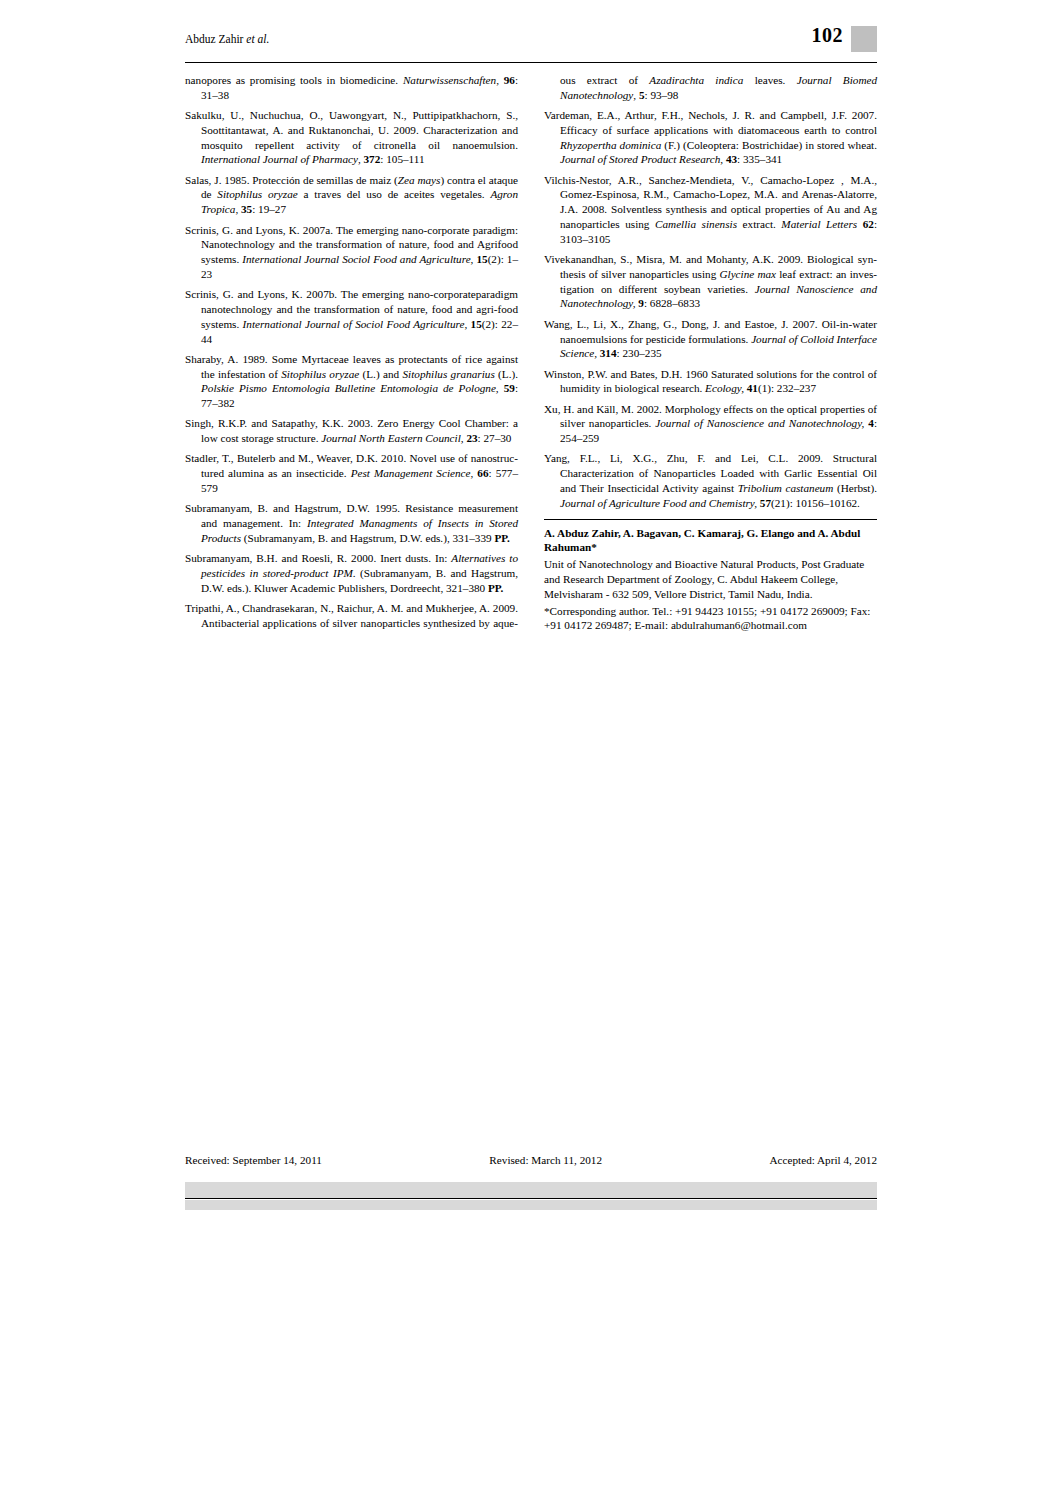Abduz Zahir et al.
102
nanopores as promising tools in biomedicine. Naturwissenschaften, 96: 31–38
Sakulku, U., Nuchuchua, O., Uawongyart, N., Puttipipatkhachorn, S., Soottitantawat, A. and Ruktanonchai, U. 2009. Characterization and mosquito repellent activity of citronella oil nanoemulsion. International Journal of Pharmacy, 372: 105–111
Salas, J. 1985. Protección de semillas de maiz (Zea mays) contra el ataque de Sitophilus oryzae a traves del uso de aceites vegetales. Agron Tropica, 35: 19–27
Scrinis, G. and Lyons, K. 2007a. The emerging nano-corporate paradigm: Nanotechnology and the transformation of nature, food and Agrifood systems. International Journal Sociol Food and Agriculture, 15(2): 1–23
Scrinis, G. and Lyons, K. 2007b. The emerging nano-corporateparadigm nanotechnology and the transformation of nature, food and agri-food systems. International Journal of Sociol Food Agriculture, 15(2): 22–44
Sharaby, A. 1989. Some Myrtaceae leaves as protectants of rice against the infestation of Sitophilus oryzae (L.) and Sitophilus granarius (L.). Polskie Pismo Entomologia Bulletine Entomologia de Pologne, 59: 77–382
Singh, R.K.P. and Satapathy, K.K. 2003. Zero Energy Cool Chamber: a low cost storage structure. Journal North Eastern Council, 23: 27–30
Stadler, T., Butelerb and M., Weaver, D.K. 2010. Novel use of nanostructured alumina as an insecticide. Pest Management Science, 66: 577–579
Subramanyam, B. and Hagstrum, D.W. 1995. Resistance measurement and management. In: Integrated Managments of Insects in Stored Products (Subramanyam, B. and Hagstrum, D.W. eds.), 331–339 PP.
Subramanyam, B.H. and Roesli, R. 2000. Inert dusts. In: Alternatives to pesticides in stored-product IPM. (Subramanyam, B. and Hagstrum, D.W. eds.). Kluwer Academic Publishers, Dordreecht, 321–380 PP.
Tripathi, A., Chandrasekaran, N., Raichur, A. M. and Mukherjee, A. 2009. Antibacterial applications of silver nanoparticles synthesized by aqueous extract of Azadirachta indica leaves. Journal Biomed Nanotechnology, 5: 93–98
Vardeman, E.A., Arthur, F.H., Nechols, J. R. and Campbell, J.F. 2007. Efficacy of surface applications with diatomaceous earth to control Rhyzopertha dominica (F.) (Coleoptera: Bostrichidae) in stored wheat. Journal of Stored Product Research, 43: 335–341
Vilchis-Nestor, A.R., Sanchez-Mendieta, V., Camacho-Lopez , M.A., Gomez-Espinosa, R.M., Camacho-Lopez, M.A. and Arenas-Alatorre, J.A. 2008. Solventless synthesis and optical properties of Au and Ag nanoparticles using Camellia sinensis extract. Material Letters 62: 3103–3105
Vivekanandhan, S., Misra, M. and Mohanty, A.K. 2009. Biological synthesis of silver nanoparticles using Glycine max leaf extract: an investigation on different soybean varieties. Journal Nanoscience and Nanotechnology, 9: 6828–6833
Wang, L., Li, X., Zhang, G., Dong, J. and Eastoe, J. 2007. Oil-in-water nanoemulsions for pesticide formulations. Journal of Colloid Interface Science, 314: 230–235
Winston, P.W. and Bates, D.H. 1960 Saturated solutions for the control of humidity in biological research. Ecology, 41(1): 232–237
Xu, H. and Käll, M. 2002. Morphology effects on the optical properties of silver nanoparticles. Journal of Nanoscience and Nanotechnology, 4: 254–259
Yang, F.L., Li, X.G., Zhu, F. and Lei, C.L. 2009. Structural Characterization of Nanoparticles Loaded with Garlic Essential Oil and Their Insecticidal Activity against Tribolium castaneum (Herbst). Journal of Agriculture Food and Chemistry, 57(21): 10156–10162.
A. Abduz Zahir, A. Bagavan, C. Kamaraj, G. Elango and A. Abdul Rahuman*
Unit of Nanotechnology and Bioactive Natural Products, Post Graduate and Research Department of Zoology, C. Abdul Hakeem College, Melvisharam - 632 509, Vellore District, Tamil Nadu, India.
*Corresponding author. Tel.: +91 94423 10155; +91 04172 269009; Fax: +91 04172 269487; E-mail: abdulrahuman6@hotmail.com
Received: September 14, 2011 Revised: March 11, 2012 Accepted: April 4, 2012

_ _ _ _ _ _ _

**YOUR ASSIGNMENT**. Would you please copy exactly the part of the entries above that begins at the line containing "Vilchis-Nestor, A.R., Sanchez-Mendieta, V., Camacho-Lopez" and ends at the line containing "Xu, H. and Käll, M.", both lines included?

**RESPONSE TO THIS TASK**.
Vilchis-Nestor, A.R., Sanchez-Mendieta, V., Camacho-Lopez , M.A., Gomez-Espinosa, R.M., Camacho-Lopez, M.A. and Arenas-Alatorre, J.A. 2008. Solventless synthesis and optical properties of Au and Ag nanoparticles using Camellia sinensis extract. Material Letters 62: 3103–3105
Vivekanandhan, S., Misra, M. and Mohanty, A.K. 2009. Biological synthesis of silver nanoparticles using Glycine max leaf extract: an investigation on different soybean varieties. Journal Nanoscience and Nanotechnology, 9: 6828–6833
Wang, L., Li, X., Zhang, G., Dong, J. and Eastoe, J. 2007. Oil-in-water nanoemulsions for pesticide formulations. Journal of Colloid Interface Science, 314: 230–235
Winston, P.W. and Bates, D.H. 1960 Saturated solutions for the control of humidity in biological research. Ecology, 41(1): 232–237
Xu, H. and Käll, M. 2002. Morphology effects on the optical properties of silver nanoparticles. Journal of Nanoscience and Nanotechnology, 4: 254–259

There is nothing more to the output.